W hen the UN Intergovernmental Panel on Climate Change (IPCC) released its latest report, there was a deafening silence from governments. Perhaps the magnitude of the problem was too overwhelming for a response – the IPCC authors warn that we have only about 12 years to limit the damage we’re doing to the planet. If not, the kind of droughts, floods and storms that we’ve seen in the past few years will become more frequent, longer and more destructive. The wine industry has, by and large, been an active champion of good environmental stewardship. We discussed climate change long before many other agricultural industries, and entire regions have looked into how they can reduce carbon use.

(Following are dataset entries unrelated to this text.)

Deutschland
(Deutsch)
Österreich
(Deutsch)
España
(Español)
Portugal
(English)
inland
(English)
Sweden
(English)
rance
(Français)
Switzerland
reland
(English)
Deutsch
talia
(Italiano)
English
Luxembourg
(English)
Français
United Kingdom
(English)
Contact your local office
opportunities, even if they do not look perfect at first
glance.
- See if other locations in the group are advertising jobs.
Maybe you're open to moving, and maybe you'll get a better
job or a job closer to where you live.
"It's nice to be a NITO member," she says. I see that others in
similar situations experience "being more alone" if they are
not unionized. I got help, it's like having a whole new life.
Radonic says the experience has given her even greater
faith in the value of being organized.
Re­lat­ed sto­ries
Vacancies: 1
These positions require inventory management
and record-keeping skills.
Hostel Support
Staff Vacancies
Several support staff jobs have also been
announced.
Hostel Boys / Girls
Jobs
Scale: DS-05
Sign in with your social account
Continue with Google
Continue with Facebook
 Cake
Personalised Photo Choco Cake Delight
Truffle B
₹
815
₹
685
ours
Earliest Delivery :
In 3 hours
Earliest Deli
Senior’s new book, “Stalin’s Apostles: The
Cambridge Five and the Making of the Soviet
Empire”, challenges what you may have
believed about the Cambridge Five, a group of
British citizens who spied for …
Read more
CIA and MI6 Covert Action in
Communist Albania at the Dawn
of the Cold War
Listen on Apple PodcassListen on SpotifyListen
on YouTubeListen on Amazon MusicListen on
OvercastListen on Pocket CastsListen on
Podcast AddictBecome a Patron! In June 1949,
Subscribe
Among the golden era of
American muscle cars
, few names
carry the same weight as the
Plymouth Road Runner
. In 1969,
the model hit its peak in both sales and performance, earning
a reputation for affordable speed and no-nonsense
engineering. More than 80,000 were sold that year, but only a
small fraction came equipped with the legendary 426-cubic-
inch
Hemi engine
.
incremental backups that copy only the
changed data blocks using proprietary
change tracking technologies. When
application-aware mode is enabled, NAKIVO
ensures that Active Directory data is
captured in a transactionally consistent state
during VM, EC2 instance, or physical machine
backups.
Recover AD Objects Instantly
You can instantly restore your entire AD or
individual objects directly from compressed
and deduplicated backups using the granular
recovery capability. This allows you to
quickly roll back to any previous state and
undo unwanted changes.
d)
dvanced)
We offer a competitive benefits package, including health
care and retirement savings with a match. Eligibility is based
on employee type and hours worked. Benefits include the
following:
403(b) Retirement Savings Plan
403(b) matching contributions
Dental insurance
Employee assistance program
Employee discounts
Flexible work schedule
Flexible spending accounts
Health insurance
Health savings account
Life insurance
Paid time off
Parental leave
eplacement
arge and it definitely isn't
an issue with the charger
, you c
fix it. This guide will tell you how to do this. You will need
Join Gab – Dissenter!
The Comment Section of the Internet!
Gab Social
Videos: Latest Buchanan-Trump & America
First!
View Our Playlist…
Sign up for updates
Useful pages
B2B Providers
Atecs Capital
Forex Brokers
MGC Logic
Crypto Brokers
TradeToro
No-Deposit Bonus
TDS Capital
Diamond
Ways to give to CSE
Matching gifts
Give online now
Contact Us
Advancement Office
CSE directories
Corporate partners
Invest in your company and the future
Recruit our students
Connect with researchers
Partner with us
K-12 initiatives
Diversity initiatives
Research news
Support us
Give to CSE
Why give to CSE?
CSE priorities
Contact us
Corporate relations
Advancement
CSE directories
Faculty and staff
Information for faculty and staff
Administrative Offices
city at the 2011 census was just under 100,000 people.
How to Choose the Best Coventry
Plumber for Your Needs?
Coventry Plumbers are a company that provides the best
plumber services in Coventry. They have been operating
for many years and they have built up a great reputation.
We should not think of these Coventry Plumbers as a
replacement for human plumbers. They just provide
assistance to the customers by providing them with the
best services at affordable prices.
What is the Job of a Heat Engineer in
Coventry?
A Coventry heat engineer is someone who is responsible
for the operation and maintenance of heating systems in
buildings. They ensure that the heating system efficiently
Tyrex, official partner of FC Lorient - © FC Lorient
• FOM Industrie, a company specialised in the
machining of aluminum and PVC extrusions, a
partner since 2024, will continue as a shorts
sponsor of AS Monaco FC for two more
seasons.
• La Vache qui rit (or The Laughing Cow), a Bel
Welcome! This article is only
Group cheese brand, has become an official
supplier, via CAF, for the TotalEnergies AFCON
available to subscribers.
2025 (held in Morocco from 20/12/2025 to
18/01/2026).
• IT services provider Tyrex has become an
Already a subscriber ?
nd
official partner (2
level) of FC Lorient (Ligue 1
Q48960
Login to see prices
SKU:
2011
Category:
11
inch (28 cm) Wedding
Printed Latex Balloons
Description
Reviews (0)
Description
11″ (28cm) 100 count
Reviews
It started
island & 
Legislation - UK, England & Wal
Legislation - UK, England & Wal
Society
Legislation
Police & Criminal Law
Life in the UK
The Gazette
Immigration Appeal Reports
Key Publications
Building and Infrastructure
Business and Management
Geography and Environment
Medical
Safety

We still, however, do one thing that causes real damage to the environment:
the collective wine trade spends a lot of time in the air. Between us, we have
enough Frequent Flyer miles to buy our own Air Wine. It’s understandable –
market visits are integral to the export business and there’s no substitute for
being physically present. Also, many people in wine love the thrill of exploring
new regions. Obviously, travelling is a critical part of the way this industry operates.
Winemakers need to press the flesh. Opinion formers need to know what’s
going on. Almost everybody needs to go to ProWein. But there’s no getting
round it – we chew up plane fuel like crazy. It’s time to start looking at more
Skype conferences. And perhaps we need an industry tree planting scheme. As
for me, I’ve looked at next year’s schedule and have already seen ways to travel
by train, not plane.
Introducing Breakthrough Brands
This issue we’re running the first of a two-part series, looking at the brands
that broke through. Maybe they were brands that launched a whole new category,
or overturned the one they were in, or proved to have longevity. Some of the wines are newcomers while many are backed by history. This series will be an annual event and we look forward to showcasing some of the most interesting developments in brand creation. Our popular Who’s Who lists are also back, including a look at South Korea,while the Power List has Debra Meiburg MW introducing the top influencers in China. Anton Moiseenko looks at what the Russians are drinking, while several writers tackle the question of what market data is available to the wine industry – who the research houses are, and how they work.